Born on drugs: The goal is to keep kids with parents. Sometimes, that’s dead wrong
This series was produced with the support of the USC Annenberg Center for Health Journalism Impact Fund.
Other stories in this series include:
Born on drugs: Babies from addicted moms are increasing at an alarming rate in California
Born on drugs: Predictions about crack babies didn’t come true, offering hope for opioid era
Lawmakers vow to push stiffer regulations on addiction treatment in California
(Photo Credit: Mindy Schauer, Orange County Register/SCNG)
Cheyenne Easter turned up on the riverbed under the 22 freeway in the winter of 2016, shortly after her latest DUI.
Jeremy Jones was already living there, in a tent, with a pit bull named Haley. He thought Easter was beautiful.
Jones’ drug of choice was vodka. Easter’s was meth, which she used to stay awake in the wee hours; a homeless woman’s strategy to fend off rapists.
There were lots of people camping under the 22 that first night, all abuzz over the new girl. Jones — not a big guy, sometimes bullied — would need his wits to pry her away from the crowd and get to know her better. So rather than booze or drugs, Jones offered a Dr. Pepper and some gummy worms, and asked if she’d join him for a walk with Haley.
Easter loved dogs, and gummy worms, so she jumped up to join him. They strolled the riverbed, wandered onto the grounds of the nearby golf course and shared the sorrows that had brought them to this particular moment.
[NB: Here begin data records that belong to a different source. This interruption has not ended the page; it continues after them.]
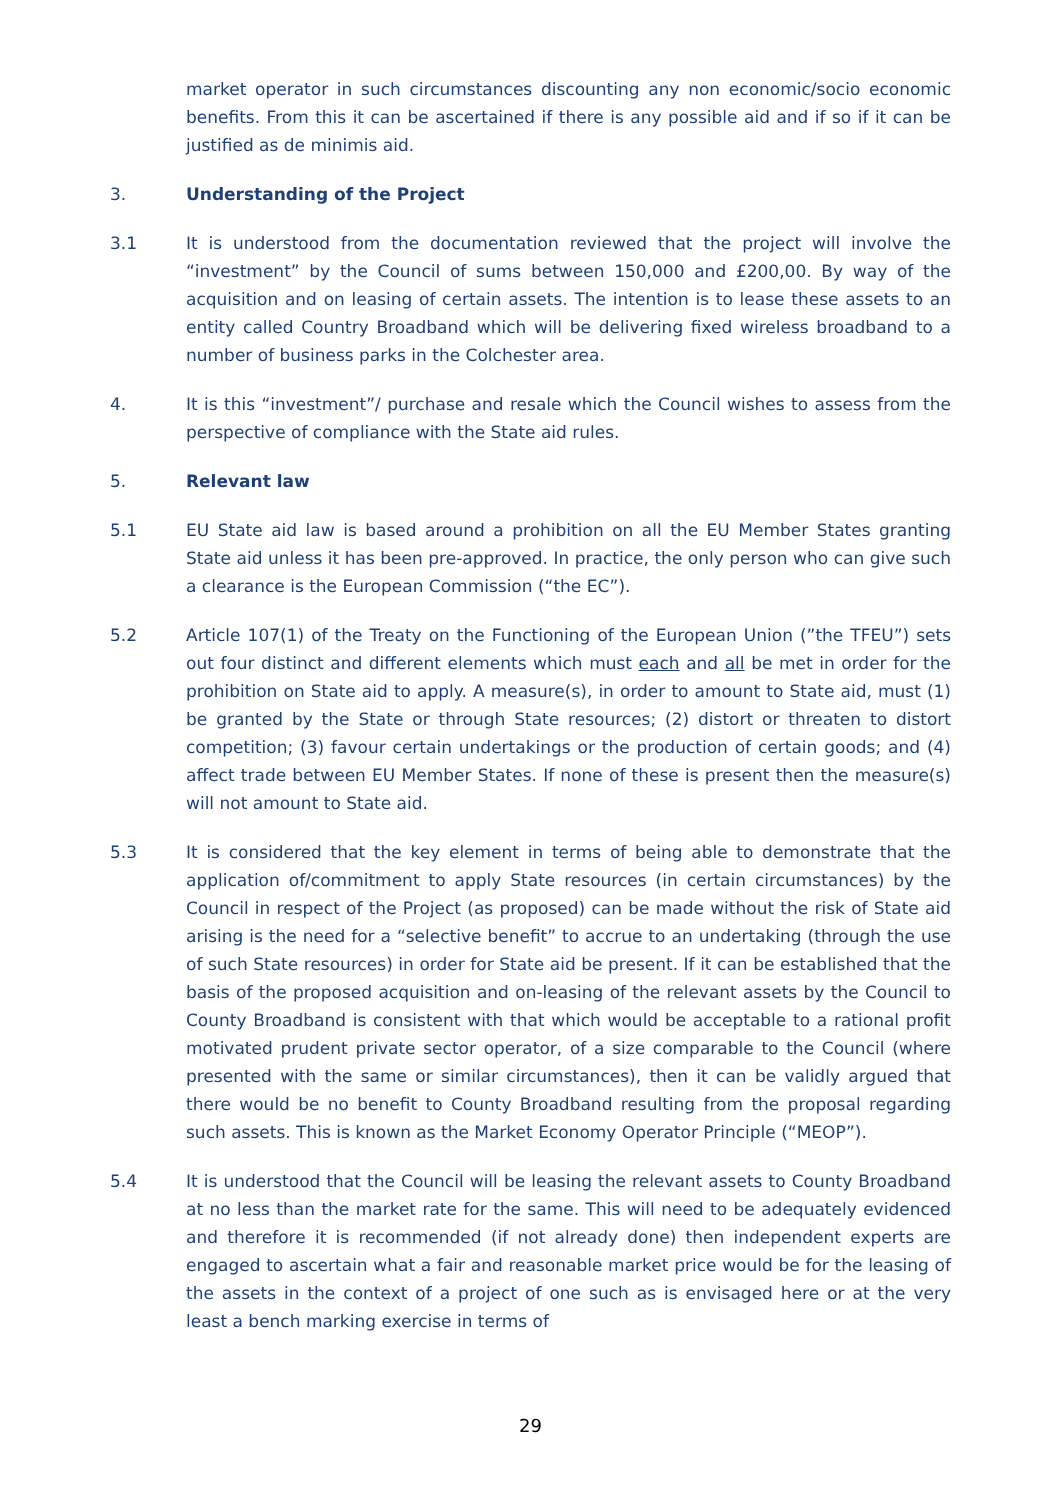market operator in such circumstances discounting any non economic/socio economic benefits. From this it can be ascertained if there is any possible aid and if so if it can be justified as de minimis aid.
3. Understanding of the Project
3.1 It is understood from the documentation reviewed that the project will involve the “investment” by the Council of sums between 150,000 and £200,00. By way of the acquisition and on leasing of certain assets. The intention is to lease these assets to an entity called Country Broadband which will be delivering fixed wireless broadband to a number of business parks in the Colchester area.
4. It is this “investment”/ purchase and resale which the Council wishes to assess from the perspective of compliance with the State aid rules.
5. Relevant law
5.1 EU State aid law is based around a prohibition on all the EU Member States granting State aid unless it has been pre-approved. In practice, the only person who can give such a clearance is the European Commission (“the EC”).
5.2 Article 107(1) of the Treaty on the Functioning of the European Union (”the TFEU”) sets out four distinct and different elements which must each and all be met in order for the prohibition on State aid to apply. A measure(s), in order to amount to State aid, must (1) be granted by the State or through State resources; (2) distort or threaten to distort competition; (3) favour certain undertakings or the production of certain goods; and (4) affect trade between EU Member States. If none of these is present then the measure(s) will not amount to State aid.
5.3 It is considered that the key element in terms of being able to demonstrate that the application of/commitment to apply State resources (in certain circumstances) by the Council in respect of the Project (as proposed) can be made without the risk of State aid arising is the need for a “selective benefit” to accrue to an undertaking (through the use of such State resources) in order for State aid be present. If it can be established that the basis of the proposed acquisition and on-leasing of the relevant assets by the Council to County Broadband is consistent with that which would be acceptable to a rational profit motivated prudent private sector operator, of a size comparable to the Council (where presented with the same or similar circumstances), then it can be validly argued that there would be no benefit to County Broadband resulting from the proposal regarding such assets. This is known as the Market Economy Operator Principle (“MEOP”).
5.4 It is understood that the Council will be leasing the relevant assets to County Broadband at no less than the market rate for the same. This will need to be adequately evidenced and therefore it is recommended (if not already done) then independent experts are engaged to ascertain what a fair and reasonable market price would be for the leasing of the assets in the context of a project of one such as is envisaged here or at the very least a bench marking exercise in terms of
29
Then the automatic sprinklers sprang to life, catching them in the crossfire. But rather than running for cover, Easter grabbed the dog’s paws and danced, twirling in an improvised waltz as she implored God – and Mickey Mouse – to deliver her a happily-ever-after.
Jones watched with trepidation.
“I was like, ‘Oh, you’re crazy,’ ” he said. “‘You’re crazy.’ ”
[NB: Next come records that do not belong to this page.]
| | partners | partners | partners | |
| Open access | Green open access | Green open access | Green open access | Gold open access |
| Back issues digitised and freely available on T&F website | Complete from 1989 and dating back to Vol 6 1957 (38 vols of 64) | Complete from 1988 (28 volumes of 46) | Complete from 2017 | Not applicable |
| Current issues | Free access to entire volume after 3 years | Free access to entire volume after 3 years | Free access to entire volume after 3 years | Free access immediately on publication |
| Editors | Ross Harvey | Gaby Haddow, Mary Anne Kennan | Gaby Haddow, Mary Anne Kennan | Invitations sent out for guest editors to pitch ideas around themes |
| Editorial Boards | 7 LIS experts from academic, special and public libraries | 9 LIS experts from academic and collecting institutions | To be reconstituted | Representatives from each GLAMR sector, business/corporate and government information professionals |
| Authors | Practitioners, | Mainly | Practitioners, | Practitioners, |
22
By the summer of 2018, Easter and Jones would have two children.
Each time she learned she was pregnant, Easter said, she stopped using drugs. But between pregnancies, she and Jones used again. Both babies would be swept into California’s vast child protective system.
Easter and Jones were left to wrestle with their demons – and California’s child welfare system – hellbent on getting their children back.
The system’s job is to wrap kids in its protective arms, get their parents the help they need to be successful moms and dads, and keep families together.
Indeed, the number of kids in California’s child protection system care plunged almost 50 percent between 2000 and 2018. The number of children waiting for adoption after their parents’ rights was severed was down about 40 percent. But the number of infants (12 months or younger) in the system shot up more than 9 percent.
The help provided to parents struggling with addiction varies from county to county, judge to judge and even case to case. Likewise, parents vary in their willingness to accept the help offered and do the challenging work that sobriety requires.
On their dizzying journey, Easter and Jones repeatedly leaned on a nonprofit that helps the homeless, the Illumination Foundation, for support.
But they also learned that if they really wanted that happily-ever-after, they had to create it themselves.
‘But, you’re using heroin’
Dr. Bryan Oshiro leaned close to the monitor, examining the ghostly, three-dimensional face of an unborn fetus. It was about five months old.
“There are so many things that can go wrong,” he said, his voice echoing through the darkened examining room.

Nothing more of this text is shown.